• Problem:
The lines to repeat are those below from the one containing "Farmers used simple" down to the one containing "contributes to the economy, creating jobs and", both included; reproduce them exactly and nothing else.

• The records:
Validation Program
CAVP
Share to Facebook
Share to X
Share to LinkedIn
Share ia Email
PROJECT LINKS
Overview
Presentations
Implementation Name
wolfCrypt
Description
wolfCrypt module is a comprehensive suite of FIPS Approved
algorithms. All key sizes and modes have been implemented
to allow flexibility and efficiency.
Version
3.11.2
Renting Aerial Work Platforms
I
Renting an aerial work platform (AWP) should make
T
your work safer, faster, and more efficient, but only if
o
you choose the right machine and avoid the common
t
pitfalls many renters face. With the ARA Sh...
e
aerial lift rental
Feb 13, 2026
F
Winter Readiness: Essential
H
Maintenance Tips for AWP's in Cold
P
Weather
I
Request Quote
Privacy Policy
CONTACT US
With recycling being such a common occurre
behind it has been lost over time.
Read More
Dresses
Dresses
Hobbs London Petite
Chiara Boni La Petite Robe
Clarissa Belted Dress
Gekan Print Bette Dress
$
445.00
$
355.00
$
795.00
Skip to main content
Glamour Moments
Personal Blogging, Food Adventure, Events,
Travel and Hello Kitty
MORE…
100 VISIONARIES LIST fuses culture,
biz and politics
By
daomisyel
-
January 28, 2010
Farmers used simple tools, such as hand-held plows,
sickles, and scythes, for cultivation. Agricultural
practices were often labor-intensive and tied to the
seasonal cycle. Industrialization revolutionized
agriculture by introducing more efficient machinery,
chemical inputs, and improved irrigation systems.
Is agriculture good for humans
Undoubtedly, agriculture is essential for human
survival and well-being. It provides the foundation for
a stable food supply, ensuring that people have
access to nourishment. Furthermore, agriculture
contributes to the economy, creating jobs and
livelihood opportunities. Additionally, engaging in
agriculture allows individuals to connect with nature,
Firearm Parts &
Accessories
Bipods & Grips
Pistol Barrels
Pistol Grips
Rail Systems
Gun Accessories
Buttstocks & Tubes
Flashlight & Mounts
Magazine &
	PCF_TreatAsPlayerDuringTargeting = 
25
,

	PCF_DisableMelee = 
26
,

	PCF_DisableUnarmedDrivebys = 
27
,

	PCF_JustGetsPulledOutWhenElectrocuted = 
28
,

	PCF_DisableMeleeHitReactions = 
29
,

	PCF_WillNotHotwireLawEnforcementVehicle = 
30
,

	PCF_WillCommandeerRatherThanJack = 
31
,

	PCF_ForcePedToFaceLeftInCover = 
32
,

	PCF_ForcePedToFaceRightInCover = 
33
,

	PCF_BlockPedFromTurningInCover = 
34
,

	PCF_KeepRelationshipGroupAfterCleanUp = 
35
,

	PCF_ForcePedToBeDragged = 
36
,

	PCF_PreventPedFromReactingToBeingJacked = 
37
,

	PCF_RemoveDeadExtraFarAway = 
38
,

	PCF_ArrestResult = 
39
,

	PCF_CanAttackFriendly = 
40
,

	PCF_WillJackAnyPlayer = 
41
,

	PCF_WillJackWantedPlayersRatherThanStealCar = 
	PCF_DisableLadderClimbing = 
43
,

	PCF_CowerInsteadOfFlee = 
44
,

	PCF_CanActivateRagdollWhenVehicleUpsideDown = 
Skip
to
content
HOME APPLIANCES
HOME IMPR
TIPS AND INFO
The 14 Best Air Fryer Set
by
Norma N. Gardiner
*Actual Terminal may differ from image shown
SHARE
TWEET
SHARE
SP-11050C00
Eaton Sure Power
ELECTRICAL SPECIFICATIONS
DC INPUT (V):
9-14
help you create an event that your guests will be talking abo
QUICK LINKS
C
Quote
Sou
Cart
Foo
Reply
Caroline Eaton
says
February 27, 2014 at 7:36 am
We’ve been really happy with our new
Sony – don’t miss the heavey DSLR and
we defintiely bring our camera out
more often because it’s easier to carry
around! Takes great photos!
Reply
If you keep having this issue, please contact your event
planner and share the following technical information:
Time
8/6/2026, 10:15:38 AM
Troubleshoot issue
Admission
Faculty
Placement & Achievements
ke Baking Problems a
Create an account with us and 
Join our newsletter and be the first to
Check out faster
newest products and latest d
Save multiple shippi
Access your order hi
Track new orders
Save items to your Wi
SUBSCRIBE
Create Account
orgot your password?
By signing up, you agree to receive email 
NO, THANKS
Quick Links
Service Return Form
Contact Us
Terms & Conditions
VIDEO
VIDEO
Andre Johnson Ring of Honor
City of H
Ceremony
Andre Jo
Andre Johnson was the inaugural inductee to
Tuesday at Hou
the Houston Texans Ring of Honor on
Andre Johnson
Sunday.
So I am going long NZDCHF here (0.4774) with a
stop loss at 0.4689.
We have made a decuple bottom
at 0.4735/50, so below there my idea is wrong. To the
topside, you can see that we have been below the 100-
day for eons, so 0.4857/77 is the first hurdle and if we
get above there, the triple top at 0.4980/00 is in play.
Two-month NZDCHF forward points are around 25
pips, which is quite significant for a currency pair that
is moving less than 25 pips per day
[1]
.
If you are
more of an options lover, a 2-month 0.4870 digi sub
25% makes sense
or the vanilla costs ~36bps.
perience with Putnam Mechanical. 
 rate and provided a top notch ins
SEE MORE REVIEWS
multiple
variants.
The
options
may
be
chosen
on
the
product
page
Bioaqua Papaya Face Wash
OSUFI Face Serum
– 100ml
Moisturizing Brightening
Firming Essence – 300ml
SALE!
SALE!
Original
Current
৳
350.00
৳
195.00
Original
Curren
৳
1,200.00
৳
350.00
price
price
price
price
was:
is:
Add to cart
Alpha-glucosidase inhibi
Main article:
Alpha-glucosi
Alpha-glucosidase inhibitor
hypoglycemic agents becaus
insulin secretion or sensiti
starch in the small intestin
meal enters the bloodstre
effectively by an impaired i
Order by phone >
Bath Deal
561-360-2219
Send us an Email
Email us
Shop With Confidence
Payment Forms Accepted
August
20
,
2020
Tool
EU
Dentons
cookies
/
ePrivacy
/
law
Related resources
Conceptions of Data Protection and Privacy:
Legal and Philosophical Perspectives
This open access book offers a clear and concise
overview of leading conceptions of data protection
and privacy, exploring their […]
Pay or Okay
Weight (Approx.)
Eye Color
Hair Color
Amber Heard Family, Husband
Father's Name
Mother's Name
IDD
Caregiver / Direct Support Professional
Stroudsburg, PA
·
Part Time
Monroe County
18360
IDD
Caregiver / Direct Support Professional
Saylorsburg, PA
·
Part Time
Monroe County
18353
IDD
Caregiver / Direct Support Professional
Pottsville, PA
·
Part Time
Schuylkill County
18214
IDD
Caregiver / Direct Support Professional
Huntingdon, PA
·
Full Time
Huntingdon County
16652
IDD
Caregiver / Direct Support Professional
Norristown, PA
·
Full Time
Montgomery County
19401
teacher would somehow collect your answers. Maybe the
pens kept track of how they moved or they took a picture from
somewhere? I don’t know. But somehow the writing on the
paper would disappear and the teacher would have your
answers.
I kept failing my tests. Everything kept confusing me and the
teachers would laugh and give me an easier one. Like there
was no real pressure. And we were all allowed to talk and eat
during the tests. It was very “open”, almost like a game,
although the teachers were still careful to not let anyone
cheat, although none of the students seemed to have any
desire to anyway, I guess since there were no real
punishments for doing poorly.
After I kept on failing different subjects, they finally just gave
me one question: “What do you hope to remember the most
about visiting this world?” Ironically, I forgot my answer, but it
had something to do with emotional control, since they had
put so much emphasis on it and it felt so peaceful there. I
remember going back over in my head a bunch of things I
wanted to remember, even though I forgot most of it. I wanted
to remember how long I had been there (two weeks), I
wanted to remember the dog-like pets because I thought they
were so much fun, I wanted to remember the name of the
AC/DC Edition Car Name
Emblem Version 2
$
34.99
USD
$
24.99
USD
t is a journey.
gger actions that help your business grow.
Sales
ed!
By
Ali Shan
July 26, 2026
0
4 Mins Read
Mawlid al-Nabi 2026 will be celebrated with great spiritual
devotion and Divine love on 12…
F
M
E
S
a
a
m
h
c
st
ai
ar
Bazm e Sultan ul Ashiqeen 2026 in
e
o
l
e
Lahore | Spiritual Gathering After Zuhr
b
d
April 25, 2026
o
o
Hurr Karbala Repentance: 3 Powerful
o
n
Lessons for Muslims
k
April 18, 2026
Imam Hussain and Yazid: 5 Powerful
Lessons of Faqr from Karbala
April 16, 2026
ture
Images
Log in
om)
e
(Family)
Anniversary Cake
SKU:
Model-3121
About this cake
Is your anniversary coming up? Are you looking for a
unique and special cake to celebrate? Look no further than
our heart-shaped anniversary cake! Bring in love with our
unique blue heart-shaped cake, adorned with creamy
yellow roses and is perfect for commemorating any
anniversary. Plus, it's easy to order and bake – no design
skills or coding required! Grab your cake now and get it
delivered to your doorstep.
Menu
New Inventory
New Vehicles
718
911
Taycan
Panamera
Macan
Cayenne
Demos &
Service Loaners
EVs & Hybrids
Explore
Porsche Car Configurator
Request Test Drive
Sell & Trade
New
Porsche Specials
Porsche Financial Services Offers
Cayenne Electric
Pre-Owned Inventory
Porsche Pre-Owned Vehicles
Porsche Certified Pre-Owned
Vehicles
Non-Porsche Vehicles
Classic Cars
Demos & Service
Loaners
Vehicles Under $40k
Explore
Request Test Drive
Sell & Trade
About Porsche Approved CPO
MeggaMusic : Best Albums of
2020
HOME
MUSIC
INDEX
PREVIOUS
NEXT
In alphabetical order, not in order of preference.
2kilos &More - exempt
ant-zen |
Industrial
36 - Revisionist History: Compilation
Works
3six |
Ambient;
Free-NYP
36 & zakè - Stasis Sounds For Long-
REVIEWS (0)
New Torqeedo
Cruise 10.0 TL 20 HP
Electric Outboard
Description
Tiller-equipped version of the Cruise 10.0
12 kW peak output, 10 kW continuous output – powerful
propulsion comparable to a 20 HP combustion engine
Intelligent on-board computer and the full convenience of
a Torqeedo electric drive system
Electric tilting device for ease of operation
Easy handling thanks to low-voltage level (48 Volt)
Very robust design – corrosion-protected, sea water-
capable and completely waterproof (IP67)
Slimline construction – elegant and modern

• Solution:
Farmers used simple tools, such as hand-held plows,
sickles, and scythes, for cultivation. Agricultural
practices were often labor-intensive and tied to the
seasonal cycle. Industrialization revolutionized
agriculture by introducing more efficient machinery,
chemical inputs, and improved irrigation systems.
Is agriculture good for humans
Undoubtedly, agriculture is essential for human
survival and well-being. It provides the foundation for
a stable food supply, ensuring that people have
access to nourishment. Furthermore, agriculture
contributes to the economy, creating jobs and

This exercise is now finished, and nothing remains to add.